Le réveil a à peine sonné qu’elle s’est jeté dessus pour l’éteindre. Ne pas le réveiller. Aller à pas de loup jusqu’à la cuisine, préparer une grande tasse de café corsé, comme il aime. A tâtons elle se guide par l’habitude des lieux. Trois pas puis à droite. La porte. Quatre pas puit à gauche, le salon.  Elle salue Big Ben, son broholmer, son gros nounours, qui s’est éveillé au moment où elle passe à son côté, esquivant ses pattes étendues sur le carrelage beige. Tous deux émergent lentement du sommeil, fermant les yeux à mesure que le rideau roulant se lève pour laisser passer les rayons du soleil de la fin d’été. Frissons. Ebroue. Une fois le café fait, elle retourne doucement vers la chambre. Il dort encore. Elle le regarde alors un moment, assise sur le bord du lit. Caresse ses cheveux. Ses yeux s’ouvrent, la regardent. Tous deux se souviennent de leur soirée de la veille. Il la remercie pour le café, s’installant de manière plus confortable, pendant qu’elle se love doucement contre lui pour profiter des derniers moments de douceur du matin.

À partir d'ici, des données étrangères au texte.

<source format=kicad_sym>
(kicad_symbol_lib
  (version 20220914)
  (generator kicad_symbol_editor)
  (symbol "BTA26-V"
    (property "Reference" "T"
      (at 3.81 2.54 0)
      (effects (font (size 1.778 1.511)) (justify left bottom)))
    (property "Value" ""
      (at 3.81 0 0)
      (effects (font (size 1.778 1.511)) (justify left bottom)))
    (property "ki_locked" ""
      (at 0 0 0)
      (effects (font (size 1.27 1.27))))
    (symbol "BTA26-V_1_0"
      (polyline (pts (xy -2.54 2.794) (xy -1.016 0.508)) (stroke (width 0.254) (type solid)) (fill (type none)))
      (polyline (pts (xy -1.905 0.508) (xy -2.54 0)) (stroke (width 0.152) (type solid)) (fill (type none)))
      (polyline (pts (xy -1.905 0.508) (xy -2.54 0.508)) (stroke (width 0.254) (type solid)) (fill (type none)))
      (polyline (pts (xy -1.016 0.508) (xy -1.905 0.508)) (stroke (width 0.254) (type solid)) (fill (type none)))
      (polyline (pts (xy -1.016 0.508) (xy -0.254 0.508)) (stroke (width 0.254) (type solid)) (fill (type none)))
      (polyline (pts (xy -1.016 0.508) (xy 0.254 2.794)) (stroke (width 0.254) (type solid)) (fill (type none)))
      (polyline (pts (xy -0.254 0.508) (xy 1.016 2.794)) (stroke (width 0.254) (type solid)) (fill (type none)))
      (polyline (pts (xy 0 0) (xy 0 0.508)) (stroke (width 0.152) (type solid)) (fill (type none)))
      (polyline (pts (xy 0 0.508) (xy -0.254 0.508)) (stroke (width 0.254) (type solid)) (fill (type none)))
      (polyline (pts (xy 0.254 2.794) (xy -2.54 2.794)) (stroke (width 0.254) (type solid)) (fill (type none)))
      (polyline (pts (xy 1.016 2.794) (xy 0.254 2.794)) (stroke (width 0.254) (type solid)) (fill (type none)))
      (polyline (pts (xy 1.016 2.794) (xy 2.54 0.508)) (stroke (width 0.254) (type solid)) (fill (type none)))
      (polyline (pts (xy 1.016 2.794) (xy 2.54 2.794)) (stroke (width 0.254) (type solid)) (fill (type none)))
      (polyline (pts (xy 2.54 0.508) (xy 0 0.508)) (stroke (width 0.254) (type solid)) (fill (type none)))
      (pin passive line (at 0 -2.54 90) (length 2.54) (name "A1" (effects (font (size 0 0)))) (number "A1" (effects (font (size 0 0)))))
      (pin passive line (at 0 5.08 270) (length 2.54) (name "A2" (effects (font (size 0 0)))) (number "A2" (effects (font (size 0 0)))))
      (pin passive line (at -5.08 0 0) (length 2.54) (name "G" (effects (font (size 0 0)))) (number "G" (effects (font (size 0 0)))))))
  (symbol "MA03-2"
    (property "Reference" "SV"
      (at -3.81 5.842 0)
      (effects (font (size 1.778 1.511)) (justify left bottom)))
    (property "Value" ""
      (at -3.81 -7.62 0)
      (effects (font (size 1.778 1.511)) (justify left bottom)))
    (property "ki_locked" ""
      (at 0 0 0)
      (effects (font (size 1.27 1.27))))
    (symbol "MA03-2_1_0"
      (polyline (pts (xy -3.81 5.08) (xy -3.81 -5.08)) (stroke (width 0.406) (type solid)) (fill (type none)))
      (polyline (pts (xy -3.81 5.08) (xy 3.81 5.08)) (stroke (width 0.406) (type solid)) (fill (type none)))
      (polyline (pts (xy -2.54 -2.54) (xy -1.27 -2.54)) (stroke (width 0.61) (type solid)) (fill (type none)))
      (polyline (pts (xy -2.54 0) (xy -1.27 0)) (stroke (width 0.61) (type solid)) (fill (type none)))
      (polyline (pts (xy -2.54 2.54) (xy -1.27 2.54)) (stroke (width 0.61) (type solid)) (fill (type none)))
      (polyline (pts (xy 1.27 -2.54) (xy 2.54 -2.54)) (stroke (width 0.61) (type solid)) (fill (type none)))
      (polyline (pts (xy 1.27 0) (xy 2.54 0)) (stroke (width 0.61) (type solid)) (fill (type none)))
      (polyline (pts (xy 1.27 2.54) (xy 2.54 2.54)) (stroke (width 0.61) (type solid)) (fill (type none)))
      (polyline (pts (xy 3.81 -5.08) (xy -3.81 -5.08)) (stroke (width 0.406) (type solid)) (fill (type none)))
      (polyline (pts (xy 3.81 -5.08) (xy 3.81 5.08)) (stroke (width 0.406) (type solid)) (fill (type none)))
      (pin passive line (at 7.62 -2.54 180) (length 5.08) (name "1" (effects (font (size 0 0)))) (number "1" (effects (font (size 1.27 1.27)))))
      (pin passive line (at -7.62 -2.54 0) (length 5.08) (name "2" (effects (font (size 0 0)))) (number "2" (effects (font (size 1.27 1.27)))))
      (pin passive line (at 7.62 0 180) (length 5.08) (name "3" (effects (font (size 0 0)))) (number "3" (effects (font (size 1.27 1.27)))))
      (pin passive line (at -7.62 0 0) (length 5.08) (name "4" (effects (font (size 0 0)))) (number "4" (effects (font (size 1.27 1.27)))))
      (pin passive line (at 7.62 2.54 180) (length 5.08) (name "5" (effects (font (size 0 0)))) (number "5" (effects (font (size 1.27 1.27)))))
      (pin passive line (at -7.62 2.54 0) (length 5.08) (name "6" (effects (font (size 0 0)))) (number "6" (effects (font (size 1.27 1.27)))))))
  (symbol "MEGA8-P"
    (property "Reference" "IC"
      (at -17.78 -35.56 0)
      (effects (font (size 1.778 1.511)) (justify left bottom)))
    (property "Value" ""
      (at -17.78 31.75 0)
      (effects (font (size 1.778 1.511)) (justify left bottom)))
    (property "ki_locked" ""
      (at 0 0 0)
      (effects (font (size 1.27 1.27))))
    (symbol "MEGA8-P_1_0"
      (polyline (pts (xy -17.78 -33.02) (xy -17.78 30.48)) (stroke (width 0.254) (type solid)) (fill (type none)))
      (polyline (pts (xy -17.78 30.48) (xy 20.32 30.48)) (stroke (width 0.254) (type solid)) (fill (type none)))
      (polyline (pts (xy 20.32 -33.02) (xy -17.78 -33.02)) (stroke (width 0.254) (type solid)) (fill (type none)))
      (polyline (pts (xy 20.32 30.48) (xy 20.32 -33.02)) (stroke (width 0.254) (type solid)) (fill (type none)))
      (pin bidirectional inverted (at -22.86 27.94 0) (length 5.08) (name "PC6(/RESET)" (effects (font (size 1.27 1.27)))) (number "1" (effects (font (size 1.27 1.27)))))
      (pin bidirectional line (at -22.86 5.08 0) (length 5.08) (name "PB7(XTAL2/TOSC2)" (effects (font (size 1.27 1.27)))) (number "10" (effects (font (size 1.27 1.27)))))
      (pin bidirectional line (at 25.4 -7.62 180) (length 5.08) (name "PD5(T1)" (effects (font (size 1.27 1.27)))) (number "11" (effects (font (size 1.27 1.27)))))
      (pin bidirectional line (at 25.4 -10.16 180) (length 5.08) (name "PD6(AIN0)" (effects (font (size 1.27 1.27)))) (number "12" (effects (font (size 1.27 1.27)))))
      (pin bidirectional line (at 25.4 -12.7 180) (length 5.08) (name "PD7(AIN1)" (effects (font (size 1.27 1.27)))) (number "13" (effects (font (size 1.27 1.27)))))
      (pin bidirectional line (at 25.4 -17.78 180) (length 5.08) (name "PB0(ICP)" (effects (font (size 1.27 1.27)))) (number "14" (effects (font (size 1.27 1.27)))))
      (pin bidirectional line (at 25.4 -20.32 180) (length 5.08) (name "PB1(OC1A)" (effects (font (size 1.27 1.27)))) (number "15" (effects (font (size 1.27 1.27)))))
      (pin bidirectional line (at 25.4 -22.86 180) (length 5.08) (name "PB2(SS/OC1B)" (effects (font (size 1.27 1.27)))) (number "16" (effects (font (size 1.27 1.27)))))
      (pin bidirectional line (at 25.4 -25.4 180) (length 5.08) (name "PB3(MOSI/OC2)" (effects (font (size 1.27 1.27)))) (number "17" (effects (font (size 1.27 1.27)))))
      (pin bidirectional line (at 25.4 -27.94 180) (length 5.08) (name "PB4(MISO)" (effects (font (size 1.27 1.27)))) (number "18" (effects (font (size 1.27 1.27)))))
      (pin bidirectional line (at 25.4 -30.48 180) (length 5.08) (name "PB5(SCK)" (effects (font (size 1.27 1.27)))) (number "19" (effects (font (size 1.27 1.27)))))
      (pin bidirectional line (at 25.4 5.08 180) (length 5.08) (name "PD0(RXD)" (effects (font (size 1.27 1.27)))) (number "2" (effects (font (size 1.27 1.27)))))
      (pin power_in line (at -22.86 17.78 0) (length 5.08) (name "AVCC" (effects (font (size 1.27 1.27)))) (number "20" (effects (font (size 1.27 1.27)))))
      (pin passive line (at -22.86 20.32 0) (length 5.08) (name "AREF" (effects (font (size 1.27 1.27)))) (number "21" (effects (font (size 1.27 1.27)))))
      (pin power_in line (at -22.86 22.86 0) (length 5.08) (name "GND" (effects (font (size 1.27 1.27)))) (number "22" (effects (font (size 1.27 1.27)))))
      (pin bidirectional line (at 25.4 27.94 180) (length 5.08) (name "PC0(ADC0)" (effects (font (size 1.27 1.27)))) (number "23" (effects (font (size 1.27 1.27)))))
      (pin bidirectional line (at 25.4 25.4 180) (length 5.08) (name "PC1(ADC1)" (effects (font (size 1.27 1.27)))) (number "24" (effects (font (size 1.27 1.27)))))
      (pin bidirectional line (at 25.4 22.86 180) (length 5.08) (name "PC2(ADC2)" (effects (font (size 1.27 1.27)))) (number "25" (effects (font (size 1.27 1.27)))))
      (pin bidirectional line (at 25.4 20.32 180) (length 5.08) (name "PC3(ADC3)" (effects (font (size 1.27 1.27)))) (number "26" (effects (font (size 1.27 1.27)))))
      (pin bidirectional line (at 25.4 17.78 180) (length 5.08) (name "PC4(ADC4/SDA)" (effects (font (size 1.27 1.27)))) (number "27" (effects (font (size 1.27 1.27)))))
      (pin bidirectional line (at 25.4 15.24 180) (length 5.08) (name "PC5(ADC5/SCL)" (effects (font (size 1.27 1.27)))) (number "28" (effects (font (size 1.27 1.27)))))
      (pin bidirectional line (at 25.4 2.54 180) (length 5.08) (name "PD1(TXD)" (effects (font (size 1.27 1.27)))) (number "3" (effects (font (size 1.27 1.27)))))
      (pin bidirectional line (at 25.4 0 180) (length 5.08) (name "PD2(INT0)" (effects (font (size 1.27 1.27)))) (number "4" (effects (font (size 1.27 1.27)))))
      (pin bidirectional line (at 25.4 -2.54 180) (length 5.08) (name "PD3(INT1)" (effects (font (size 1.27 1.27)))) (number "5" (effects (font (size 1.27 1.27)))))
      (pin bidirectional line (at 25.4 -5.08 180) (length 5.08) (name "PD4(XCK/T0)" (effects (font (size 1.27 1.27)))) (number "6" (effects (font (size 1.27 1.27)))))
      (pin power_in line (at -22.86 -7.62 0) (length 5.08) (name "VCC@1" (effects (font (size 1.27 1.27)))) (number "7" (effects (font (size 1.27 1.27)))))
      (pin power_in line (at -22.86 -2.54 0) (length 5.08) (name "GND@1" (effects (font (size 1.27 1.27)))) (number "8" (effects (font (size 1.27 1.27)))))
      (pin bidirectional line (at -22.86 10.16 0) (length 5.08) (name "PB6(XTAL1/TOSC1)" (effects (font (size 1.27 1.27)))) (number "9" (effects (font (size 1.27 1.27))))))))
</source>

Il est dix heures. Il faut y aller. Ils se dirigent vers la voiture postée à quelques mètres sur un banc de terre. C’est agréable un petit weekend en pleine campagne! Le molosse pantouflard les suit. Une fois les sacs mis à l’arrière de la Jeep bleue, ils se tournèrent l’un vers l’autre, les yeux dans les yeux.

« Tu vas me manquer »

En réalité… Il lui manquait déjà. Depuis la veille elle ne cessait de s’agripper à lui comme s’il allait tomber, disparaitre. Le soleil était doux et l’air chaud. Une sensation étrange, qu’elle ne connaissait pas s’installait dans sa tête.

« Désolé. Il faut que j’y aille… Un dernier bisou? » demande-t-il avec le sourire.

En réalité…

Sans se faire prier elle le prit dans ses bras tandis qu’il mettait ses mains autour de sa taille. Elle aurait voulu qu’il dure toujours, cet instant. Serrant son corps contre le sien, elle voulait le garder avec elle, rien que pour elle. Relâchant son étreinte, elle le fixe encore. Et, résignée, s’éloigne de deux pas en le regardant monter dans la voiture.

Il démarre. Un dernier coup d’oeil, les yeux plissés sous la lumière. Ce sourire qui la faisait chavirer à chaque fois. Quelques trop courtes secondes plus tard… le voilà parti. Elle est restée un moment, au bord de la route, comme figée.